I had a manager focused on shielding us, letting us focus on where we add value while he took care of politics and unrealistic expectations. Another team would complain about us sandbagging our commitments though we delivered with quality and on time while they were constantly on death marches. Unfortunately, I had a project with a lot of overlap with this team.

We were releasing a new generation embedded hardware/OS combo. Management was pushing for us to support two embedded OSs on the hardware. We ended up on a death march to get this done in time for a company trade show. Right at the deadline, there was still some polish issues with the secondary OS (some were outside our control). Management decided to cut that second OS, saying it would come back in the next release.

Narrator: it never did.

Later, we were releasing a new product based on this platform. For faster time-to-market, it had ports on it that were really soldiered plug-and-play sockets for a hardwired USB chassis with a pretty front. Future versions would not use this setup. Management wanted us to have the UX gloss over the physical hardware layout to show the user the logical hardware layout.

The problem is last time we did this, it led to an unmaintainable mess. The expectation at the time was all hardware was supported for decades at a time. This one-off piece of hardware was likely to make a significant impact to our velocity for decades. The sign off on this was owned by a management team that played hot potato with their roles, never seeing the long term impact of their decisions.

I fought this.
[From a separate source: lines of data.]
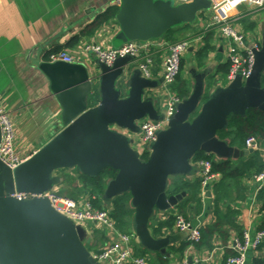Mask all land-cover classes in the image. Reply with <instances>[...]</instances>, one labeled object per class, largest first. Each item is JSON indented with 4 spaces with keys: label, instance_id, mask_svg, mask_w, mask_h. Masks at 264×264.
I'll return each instance as SVG.
<instances>
[{
    "label": "water",
    "instance_id": "1",
    "mask_svg": "<svg viewBox=\"0 0 264 264\" xmlns=\"http://www.w3.org/2000/svg\"><path fill=\"white\" fill-rule=\"evenodd\" d=\"M210 5V0L178 5L170 0H118V31L112 47L158 40L174 28L194 23ZM131 59L118 57L111 66L98 61H56L38 66L61 107L63 129L15 169L0 162V264H98L80 243L83 229L56 214L45 199L17 201L9 197L13 192L47 191L49 172L63 167H76L88 177L106 169L116 171L104 197L128 192L134 209L132 231L144 247L158 250L159 243L148 230L150 216L154 210H170L185 196L168 195V177L188 173L189 160L196 152L236 158L240 152L218 140L216 132L225 126L229 114H243L248 109L264 113L260 85L263 46L245 80L236 77L204 103L202 85L197 84L177 105L168 129L158 133L143 162L126 140L110 130L131 128L135 121L153 114L142 100V81L133 82L127 97L120 98L122 68ZM96 93L98 104L90 108Z\"/></svg>",
    "mask_w": 264,
    "mask_h": 264
},
{
    "label": "crops",
    "instance_id": "2",
    "mask_svg": "<svg viewBox=\"0 0 264 264\" xmlns=\"http://www.w3.org/2000/svg\"><path fill=\"white\" fill-rule=\"evenodd\" d=\"M113 7H117L116 0H0V106L9 115L14 132L15 152L20 158L28 159L63 129L60 123L61 107L50 91L48 78L38 66L50 63V55L59 52L73 56V64L95 63L96 59L92 55L82 53V47L86 43L112 47L118 25L115 20L102 22L101 17ZM194 23L193 27L191 24L185 25L180 35H173L177 42L202 36V41L194 45L193 49L189 48L191 50L188 49L182 57L181 72L173 89L176 93L177 88L184 84L189 92L188 98L194 87L201 84V103H204L217 90L230 84L227 80L226 44L220 37L218 27L205 30L206 23ZM230 24L242 36L244 48L250 47L254 42L261 48L264 46V5L239 7L230 16ZM207 34L210 37L206 42ZM168 43L164 39L150 41L148 53L153 59L150 78L145 79L137 72L138 65L143 60L142 55L132 58L122 68V86H118L121 89L120 98L127 97L133 82L142 81L141 97L151 106L153 114L135 121L131 128L111 127L110 130L126 140L139 157L142 155L138 143L140 121H155L164 116L165 97L161 88V76ZM205 46L208 47L207 52L200 59L197 52ZM260 85L264 91V69ZM96 105L91 104L89 107ZM235 115L243 116L244 113ZM258 141L264 147V138H259ZM223 142L240 154L236 158L204 154L211 156L214 163L231 160L238 164L242 170L239 175L224 178L217 172L219 180L202 190V161L195 162L192 156L188 173L172 175L167 179V189L174 188L175 181L186 182L187 187L178 192L185 193V196L170 210H154L150 216L149 234L159 243V249L150 251L141 241L136 240L132 243L136 255L145 250L144 255L149 257L150 264H182L188 259L198 261V264H226V259L235 254L232 250L234 240L239 239L244 230L254 233L260 228L264 212L260 210L257 197L255 201L253 199L255 183L252 177L263 164V154L259 151L248 153L244 144L237 147L230 146L228 141ZM81 175L83 174L76 167L52 169L46 190L79 199L86 195L82 191ZM111 199L103 196L102 205L108 208ZM131 207L133 209L132 204ZM175 214L181 215L192 225H199L201 232L206 228L218 229L208 241L210 247L205 244L199 247L189 246L187 235L177 231L171 222ZM83 232L88 233L84 229ZM89 234L97 238L93 245L87 244L86 247L82 243L84 235L80 243L90 254L95 248L96 251L103 249L109 242L99 229ZM253 258H264V245L247 253L246 264H251Z\"/></svg>",
    "mask_w": 264,
    "mask_h": 264
},
{
    "label": "built area",
    "instance_id": "3",
    "mask_svg": "<svg viewBox=\"0 0 264 264\" xmlns=\"http://www.w3.org/2000/svg\"><path fill=\"white\" fill-rule=\"evenodd\" d=\"M174 5L187 3L190 0H170ZM209 19L205 25V30L211 27H218L222 40L226 44V60L228 63L227 80L232 82L236 77L245 80L251 73L256 55L260 51V45L256 42L250 47H243V38L230 24V16L241 6L252 5L262 7L264 0H210ZM118 4V0H116ZM202 13H205L202 12ZM200 15H203V14ZM197 17V19L200 17ZM202 41V36L194 39H188L175 43L167 44V55L163 60L162 68V93L165 97L164 116L155 121L142 120L139 123V149L141 154L150 153L151 145L156 141L157 135L168 129L170 120L176 112L177 105L181 99L171 92V86L175 83L180 72L181 60L189 48L194 47ZM151 48L150 41L127 42L120 47H104L100 44L86 43L82 47V53L92 55L96 61L107 66H111L118 57L137 58L142 55L143 60L138 65L139 74L148 79L151 77V67L153 66L152 56L148 51ZM50 63L61 61L67 64L75 63L73 56L66 52H59L49 57ZM246 149L259 151L263 154L264 165V147H261L259 141L254 136H249L244 141ZM26 159L20 158L14 147V132L7 112L0 106V162L11 170L22 164ZM200 186L202 190L211 187L220 178L218 173L212 172V166L209 161L200 162ZM255 183L254 201L258 193L264 188V167L261 172L252 177ZM10 198L17 201H30L45 199L51 209L61 217L70 221L73 225L83 228L88 232L99 229L107 236L109 242L103 249L91 252V256L98 264H150L148 256H138L134 253L132 243L137 240L136 234L119 232L110 217L109 209H97L93 206L94 197L86 194L79 199H71L61 196L52 191H45L41 194L18 193L13 192ZM174 228L187 235L189 246H195L201 241V228L199 225H192L181 215L173 216ZM264 241V231L256 230L251 233L250 230H244L240 239H235L232 250L234 255L226 259V264H246L247 253L257 250L258 246ZM182 264H198V261L186 260Z\"/></svg>",
    "mask_w": 264,
    "mask_h": 264
},
{
    "label": "trees",
    "instance_id": "4",
    "mask_svg": "<svg viewBox=\"0 0 264 264\" xmlns=\"http://www.w3.org/2000/svg\"><path fill=\"white\" fill-rule=\"evenodd\" d=\"M117 14V7H113L105 11L101 17L102 22H107L109 20H115V16ZM178 28V27H177ZM169 32L164 34L160 39H164L166 42L175 43L177 42L176 39L170 38ZM210 34H207L205 40L209 39ZM208 47L205 46L197 52V57L203 59L205 57V53L207 52ZM182 65V60H181ZM181 70V66H180ZM227 70H228V63H227ZM181 72V71H180ZM179 72V74H180ZM179 74L176 78H179ZM177 96L180 98H186L189 92L186 90L184 84H181L180 87L176 90ZM94 100L98 102L96 95L94 96ZM96 105V104H95ZM254 136L256 138H264V113L248 109L244 112L243 116L231 114L226 119V124L223 128L219 129L216 132V137L220 141H228L230 146H241L244 144V141L247 137ZM149 153L144 152L141 155V160L143 162L147 161ZM193 161H209L212 166V172L217 173L219 172L222 174L224 178H233L237 177L239 173L242 171L238 164H234L231 160L221 161L219 163H214L212 161L211 156L205 155L203 152H196L193 155ZM264 165L262 164L256 171L255 174L262 171ZM116 176V171L112 169H106L99 175L95 177H88L81 175V184H82V191L90 196L94 197L95 199L92 201L93 206L97 209L105 208L103 204V196L106 189V185L110 180H113ZM174 188L167 189L168 195H176L179 191L184 190L187 187V183L181 181H175ZM257 199L260 202V210L264 212V190H261L258 195ZM109 214L111 219L114 222L115 228L121 233H130L132 231V218L134 215V210L131 207V196L128 192L122 193L120 195H116L111 199L108 204ZM174 218L171 219L173 224ZM259 230L264 231V221H262ZM218 229L216 228H206L201 232V241L196 246H201L205 244L207 247H210L208 241L212 238L213 233L217 232ZM239 236V239L241 238ZM264 245V241L258 246L257 250ZM145 250H141L139 252L140 255L144 256ZM251 264H264V258H253Z\"/></svg>",
    "mask_w": 264,
    "mask_h": 264
},
{
    "label": "rangeland",
    "instance_id": "5",
    "mask_svg": "<svg viewBox=\"0 0 264 264\" xmlns=\"http://www.w3.org/2000/svg\"><path fill=\"white\" fill-rule=\"evenodd\" d=\"M209 14H210V12L209 11H205V14H203L201 17H199L197 20H196V24L197 25H199V24H205L206 22H204V21H208V19H209ZM204 20V21H203ZM207 24V23H206ZM192 25V27L193 26H195V23H192L191 24ZM184 27H185V25H182V26H180V27H178V28H174V29H172L171 30V32L169 33V36H170V38H174V36L173 35H180L181 33H182V29H184ZM173 87H174V84L171 86V92L172 93H174V94H176L175 93V91H174V89H173ZM98 96V94L96 93V97ZM98 98V97H97ZM90 105L92 104V105H95L97 102H96V100H94V99H91L90 100ZM90 232H88V233H84V238H83V241H82V243L87 247V244L88 245H93V242H95V239H97V238H93V237H91L90 236V234H89ZM88 250H91V248H89L88 247Z\"/></svg>",
    "mask_w": 264,
    "mask_h": 264
}]
</instances>
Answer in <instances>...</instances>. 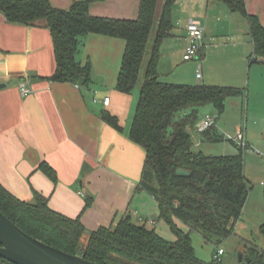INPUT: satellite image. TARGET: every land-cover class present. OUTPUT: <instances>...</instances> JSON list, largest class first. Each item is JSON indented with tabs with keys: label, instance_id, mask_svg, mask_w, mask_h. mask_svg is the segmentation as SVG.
Instances as JSON below:
<instances>
[{
	"label": "crops",
	"instance_id": "obj_1",
	"mask_svg": "<svg viewBox=\"0 0 264 264\" xmlns=\"http://www.w3.org/2000/svg\"><path fill=\"white\" fill-rule=\"evenodd\" d=\"M77 1L49 0L60 10H69ZM245 1L247 12L258 17L264 27V0ZM165 2L158 1L157 24ZM139 5L140 0H93L89 14L135 20ZM192 20L204 28L205 38L199 57L192 61L195 74L186 78L176 68L178 60H184L187 26ZM172 22V36L160 49L158 73L162 82L242 86L254 54L249 23L242 15L220 0H178ZM218 36L223 37L219 44ZM125 46L122 39L87 35L80 40L76 60L82 66L90 61V81L84 85L53 82L57 63L45 22L14 25L0 10V83L15 82L0 90V184L26 202L33 201L38 192L51 210L80 219L89 231L113 227L127 216L137 225L154 229L155 213H160L157 201L138 190L146 153L129 136L130 118L137 105L132 94L116 90ZM231 48L235 66L211 63L214 49L227 50L228 57ZM199 69L200 82L196 77ZM164 72L174 75L166 79ZM22 85L27 95L22 93ZM105 98H110L109 106L102 103ZM104 112L116 116L123 131L106 123ZM43 164L55 170L56 183L41 171ZM87 198L92 202L88 208Z\"/></svg>",
	"mask_w": 264,
	"mask_h": 264
},
{
	"label": "trees",
	"instance_id": "obj_2",
	"mask_svg": "<svg viewBox=\"0 0 264 264\" xmlns=\"http://www.w3.org/2000/svg\"><path fill=\"white\" fill-rule=\"evenodd\" d=\"M159 0H140L135 20L93 17V0L74 2L69 10L54 8L49 0H0L7 21L14 25L36 26L43 21L50 30L57 63L53 82L79 84L90 81L91 63L76 60L81 38L96 34L125 41L116 90L131 95L139 83ZM178 0H166L140 88L130 139L143 147L146 159L139 191L149 193L158 203L160 220L166 222L177 240L168 242L154 229L132 222L129 216L113 227L87 230L80 219H71L51 210L38 192L34 200L22 201L0 184V211L22 231L41 242L98 264H222L200 260L191 232L228 238L242 217L251 187L244 174L242 156H206L194 151L190 130L200 122V110L208 105L225 111L228 98L242 97L244 90L233 87L170 84L160 80L158 64L163 42L172 36V11ZM249 23L254 43L251 64L264 62V27L247 12L245 0H220ZM103 120L123 131L119 119L104 112ZM204 142L224 138L216 126L200 133ZM54 183L57 175L47 164L40 167ZM177 169L191 172L176 176ZM92 205L87 198V208ZM176 205V207H175ZM175 219L190 231L180 229ZM264 237V223L260 228ZM84 237L88 241L83 244ZM245 264H264V249L255 246L242 255ZM0 264H12L0 258Z\"/></svg>",
	"mask_w": 264,
	"mask_h": 264
},
{
	"label": "rangeland",
	"instance_id": "obj_3",
	"mask_svg": "<svg viewBox=\"0 0 264 264\" xmlns=\"http://www.w3.org/2000/svg\"><path fill=\"white\" fill-rule=\"evenodd\" d=\"M156 33L157 22L151 33L139 83L132 93L135 105H137L140 88L145 79V67L151 56ZM218 37L219 44L223 37ZM225 39L224 41H226ZM226 52L228 51H221L220 49L216 51L214 49L211 63L223 66L227 64L235 66L234 50L232 48L229 50V58L225 55ZM178 61L176 69H180L186 75V78H191L192 73L195 74V70H193L194 63L192 61L185 62L180 59ZM247 66H249V63ZM164 70L165 67L163 68ZM166 75L167 77L165 78L169 79L174 75V72L171 75L166 73ZM236 88L244 90V95L238 98H228L225 102V111L221 116H219L217 109L212 105H208L200 110L199 123L207 117L214 119L219 134L224 138L223 142H204L201 140L200 133L196 128L190 130L195 144L194 151L202 152L206 156H242L244 174L251 187L242 217L237 222L235 230L230 237H211L207 239L201 233L191 232L196 256L204 262H211L218 251L223 250L224 254L220 258L222 264H245L241 256L245 254L248 248L255 246L261 250L264 249V237L260 232V228L264 223V64L255 63L251 67H248L244 73L242 86H237ZM96 100L99 99L97 98ZM135 110L136 106L133 111V117ZM133 117L130 118L129 124L132 123ZM240 133L244 135L247 144V147L244 149L236 146L231 141V139L237 137ZM198 142L199 146H197ZM155 214L157 225L154 229L166 241L175 242L177 238L169 225L160 220V213ZM175 223L183 231H190L184 224L182 226V223L176 220ZM87 241V237H84L82 242L86 244Z\"/></svg>",
	"mask_w": 264,
	"mask_h": 264
},
{
	"label": "water",
	"instance_id": "obj_4",
	"mask_svg": "<svg viewBox=\"0 0 264 264\" xmlns=\"http://www.w3.org/2000/svg\"><path fill=\"white\" fill-rule=\"evenodd\" d=\"M0 10L3 6L0 2ZM15 82L0 83V90L12 86ZM85 80L80 79L79 85ZM191 172L177 169L176 176L188 177ZM176 207V205H175ZM0 258L12 264H98L85 258L69 254L40 240L33 238L0 211ZM242 259V256H241Z\"/></svg>",
	"mask_w": 264,
	"mask_h": 264
},
{
	"label": "built area",
	"instance_id": "obj_5",
	"mask_svg": "<svg viewBox=\"0 0 264 264\" xmlns=\"http://www.w3.org/2000/svg\"><path fill=\"white\" fill-rule=\"evenodd\" d=\"M205 38V31L204 28L195 21H190L187 26V47L183 56L185 62L194 61L199 57V53L202 48V43ZM197 80L200 82L202 78L201 69L197 71L196 74ZM21 91L24 95L28 94V91L25 85L21 86ZM102 103L105 106H109L110 98H105ZM216 126V121L212 118L207 117L201 123H199L196 127L199 133H203L212 127ZM231 141L241 149L247 147L245 142V137L242 133L238 134L237 137L231 139ZM224 254L223 250H219L218 253L215 255V259L220 261L221 256Z\"/></svg>",
	"mask_w": 264,
	"mask_h": 264
}]
</instances>
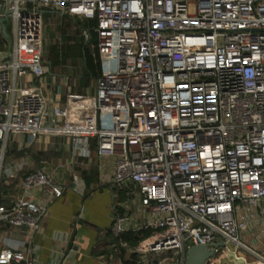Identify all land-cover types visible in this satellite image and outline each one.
Returning <instances> with one entry per match:
<instances>
[{"label": "built area", "instance_id": "obj_1", "mask_svg": "<svg viewBox=\"0 0 264 264\" xmlns=\"http://www.w3.org/2000/svg\"><path fill=\"white\" fill-rule=\"evenodd\" d=\"M46 11L97 23L96 89L68 92L63 105L46 75ZM6 12L0 182L15 178L4 166L15 147L63 132L87 158L94 138L96 154L115 161L114 186L130 191L110 230L119 264H187L201 245L223 253L219 264L226 254L264 264V0H0ZM53 170L35 169L22 195L0 202V264H36L33 240L67 187Z\"/></svg>", "mask_w": 264, "mask_h": 264}, {"label": "crops", "instance_id": "obj_2", "mask_svg": "<svg viewBox=\"0 0 264 264\" xmlns=\"http://www.w3.org/2000/svg\"><path fill=\"white\" fill-rule=\"evenodd\" d=\"M8 32L10 35L9 30ZM0 41V51L8 52L12 39L9 41L5 38L2 29ZM5 45L7 49L3 50ZM52 71L48 75L50 84L53 76L56 79L66 77ZM82 77L78 85H71L70 89L76 93L94 92L97 81L84 91L81 86ZM61 87L63 91V86ZM57 90L59 95L56 96H60L59 88L54 84L52 95L57 94ZM56 124L57 126L52 123V126L60 125ZM90 142L91 156L86 158L74 154L72 137L69 134H45L32 146L25 148L26 154L21 158L20 166L17 163L15 169L10 170L15 174L14 179H8L7 173L2 176L0 188L3 193L0 194V202H10L16 194H23L22 180L35 167H42L50 172L57 169L59 178L67 186L64 196L50 206L43 222V233L33 240L37 247L36 264H119L116 247H113L116 242L110 230L113 211L124 202L121 201L124 190L114 186V159L99 157L95 151L96 140L90 138ZM73 175L78 176L81 181L78 187L80 192L74 189ZM26 196L38 202L43 201L42 194L37 190H31ZM5 235L13 240L30 238L28 230H12Z\"/></svg>", "mask_w": 264, "mask_h": 264}, {"label": "rangeland", "instance_id": "obj_3", "mask_svg": "<svg viewBox=\"0 0 264 264\" xmlns=\"http://www.w3.org/2000/svg\"><path fill=\"white\" fill-rule=\"evenodd\" d=\"M44 21H45V28H44V60L45 61L49 60V57H50L49 51H50L51 46H53L54 44H59L61 49H64L68 44L81 45L84 42H88L89 40V32L87 30H83L82 25H83L84 20L80 18H69V17L62 18L57 14L54 15V12L52 11H46L44 12ZM9 30H10V26H9ZM71 38L73 40H69ZM2 49L6 50L7 45H5V47H3ZM52 72L55 74H63L66 76V77L63 76L61 78L62 80L56 79L55 76L52 77V83L55 84V87L57 89L59 88V93L61 95L58 97H60V100H61L60 104L63 105V101H64L66 94L71 91L70 88L74 86V84L78 85L79 80L82 77V74H84L83 73V61L80 59H77V60L69 59L66 65H64L63 67L56 68ZM49 74L50 72L47 71L46 75H49ZM48 79H49V76H48ZM61 86H63V91H62ZM56 95H59L58 90H57ZM49 106H50V109L52 110L54 108V102H50ZM21 160H22L21 158L16 157V155L11 154L8 151L6 155V159L4 161V166L8 168L10 167L14 168L16 167L17 163H18L17 165H19ZM19 166H18V169H19ZM35 169L37 168L35 167L34 170ZM248 240L249 239H247V241ZM221 264H234L233 255L228 257V255L226 254Z\"/></svg>", "mask_w": 264, "mask_h": 264}, {"label": "trees", "instance_id": "obj_4", "mask_svg": "<svg viewBox=\"0 0 264 264\" xmlns=\"http://www.w3.org/2000/svg\"><path fill=\"white\" fill-rule=\"evenodd\" d=\"M84 20L83 22V30H87L89 32V40L88 42H84L83 44H68L64 49H61L59 44H54L50 48V57L48 60V64L46 66V70L51 72L52 70L63 67L67 64L69 59H80L83 61V70L84 76L81 79V86L88 90L92 87L101 74V60L102 56L99 52L98 48V33L96 31L97 23L94 20ZM69 40H73L72 38ZM0 41V45H1ZM1 47V46H0ZM50 64V65H49ZM73 94H86V93H76L74 91H70ZM94 139V138H93ZM11 154L16 155L18 158H22L26 154V149L20 150L18 147H15L13 150L9 151ZM3 189L0 188V194H2ZM130 191L124 190V195L121 201H128L130 199L129 193ZM124 240H127L131 245H136L139 242V238L133 236L132 234H127L124 237ZM223 257V253H220L213 260H211L208 264H219L220 260ZM130 261L136 263L135 257H130ZM126 259V258H125Z\"/></svg>", "mask_w": 264, "mask_h": 264}, {"label": "water", "instance_id": "obj_5", "mask_svg": "<svg viewBox=\"0 0 264 264\" xmlns=\"http://www.w3.org/2000/svg\"><path fill=\"white\" fill-rule=\"evenodd\" d=\"M9 13L6 12L5 18H0V26L2 29V33L5 38L11 41V36L9 35L8 28H9ZM220 244H217L216 247H220ZM215 257V250H209L208 246H193L187 252V264H208L211 259Z\"/></svg>", "mask_w": 264, "mask_h": 264}, {"label": "bare ground", "instance_id": "obj_6", "mask_svg": "<svg viewBox=\"0 0 264 264\" xmlns=\"http://www.w3.org/2000/svg\"><path fill=\"white\" fill-rule=\"evenodd\" d=\"M70 102L73 103V104H75V103L76 104H80L82 102V100L81 99H78V98L77 99L75 98V99H71Z\"/></svg>", "mask_w": 264, "mask_h": 264}]
</instances>
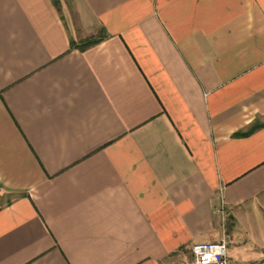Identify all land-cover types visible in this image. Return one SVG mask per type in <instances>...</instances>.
Wrapping results in <instances>:
<instances>
[{
  "label": "crops",
  "instance_id": "1",
  "mask_svg": "<svg viewBox=\"0 0 264 264\" xmlns=\"http://www.w3.org/2000/svg\"><path fill=\"white\" fill-rule=\"evenodd\" d=\"M71 6L0 0V264H264V0Z\"/></svg>",
  "mask_w": 264,
  "mask_h": 264
},
{
  "label": "built area",
  "instance_id": "2",
  "mask_svg": "<svg viewBox=\"0 0 264 264\" xmlns=\"http://www.w3.org/2000/svg\"><path fill=\"white\" fill-rule=\"evenodd\" d=\"M191 259L180 264H233L228 257L224 240L197 243L191 246Z\"/></svg>",
  "mask_w": 264,
  "mask_h": 264
},
{
  "label": "rangeland",
  "instance_id": "3",
  "mask_svg": "<svg viewBox=\"0 0 264 264\" xmlns=\"http://www.w3.org/2000/svg\"><path fill=\"white\" fill-rule=\"evenodd\" d=\"M58 2H59V5H60V13H61V15H62V17H63V19H65L64 18V12H65V9H64V5H67L68 6V8H69V10H71L72 9V6H71V0H58ZM72 11V10H71ZM66 21H67V19H66ZM261 206H264V202L262 201V202H260L259 203ZM255 210H256V208L254 207V208H252V206H248V207H246V208H244V213L245 214H250V212H255ZM243 213V212H242ZM252 216H253V218H257L256 219V221H255V223H254V225L252 224V223H250V228L252 229V230H254L255 229V232H254V236H257V234H260V235H262V233H261V231L263 230V228H264V226L263 225H261L262 223H261V220H260V218H261V215H258V214H256V215H253L252 214ZM230 222H232V223H230ZM230 224H232V225H234L235 224V222H234V219L232 220V221H229L227 218H226V221H225V228L226 229H228L229 228V225ZM232 234H233V232H231ZM232 234H230V237H232L231 235ZM236 242L235 243H242V246H239L242 250H254V249H252V247H253V245H252V243L253 242H251V244H250V242L248 243L249 245L246 247V245L244 244V243H246V240H244L245 238H247V236H245L244 237V235L243 234H241L240 232H237L236 233ZM228 237H227V235L226 236H224V238H222L221 240H224L225 242H226V244H227V246H230V247H232V249L234 250L236 247H234V246H231L232 244H234V243H230L229 241H228ZM231 239V238H230ZM218 241H220V240H218ZM190 258H185L181 263H184V262H186V261H188ZM259 264H263L262 262L261 263H259Z\"/></svg>",
  "mask_w": 264,
  "mask_h": 264
},
{
  "label": "trees",
  "instance_id": "4",
  "mask_svg": "<svg viewBox=\"0 0 264 264\" xmlns=\"http://www.w3.org/2000/svg\"><path fill=\"white\" fill-rule=\"evenodd\" d=\"M54 6L56 7V9L58 10V12H60V5L58 0H52ZM108 35L106 33V31L101 28L97 34L88 36L86 38H84L83 40H80L78 42L74 41L73 39L70 40V49L74 50V49H78L80 51H83L99 42H101L102 40H104L105 38H107ZM258 127H260L259 124H254L252 125L247 131L245 132H238L235 134V136H246L248 134H250L251 132H253L255 129H257Z\"/></svg>",
  "mask_w": 264,
  "mask_h": 264
}]
</instances>
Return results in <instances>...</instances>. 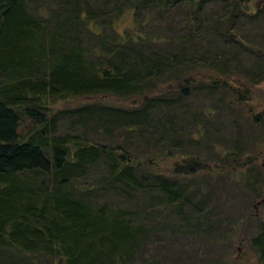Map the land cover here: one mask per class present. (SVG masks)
<instances>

I prepared presentations, talked to various people, and kept telling management "no". I had the support of other engineers, one-on-one, but they weren't willing to stand up. It finally came to the meeting where I was going to present and give up. I got approval to have the less-than-ideal UX on the condition that the next generation UX would resolve this.

Narrator: it never did.

When planning our next generation UX, I brought up this UX problem and our previous commitment to fix it, and all of the managers involved just shrugged and ignored it. No one cared anymore about this super important feature.

Turns out, in that meeting with the decision maker, he gave up at that point. I barely outlasted him.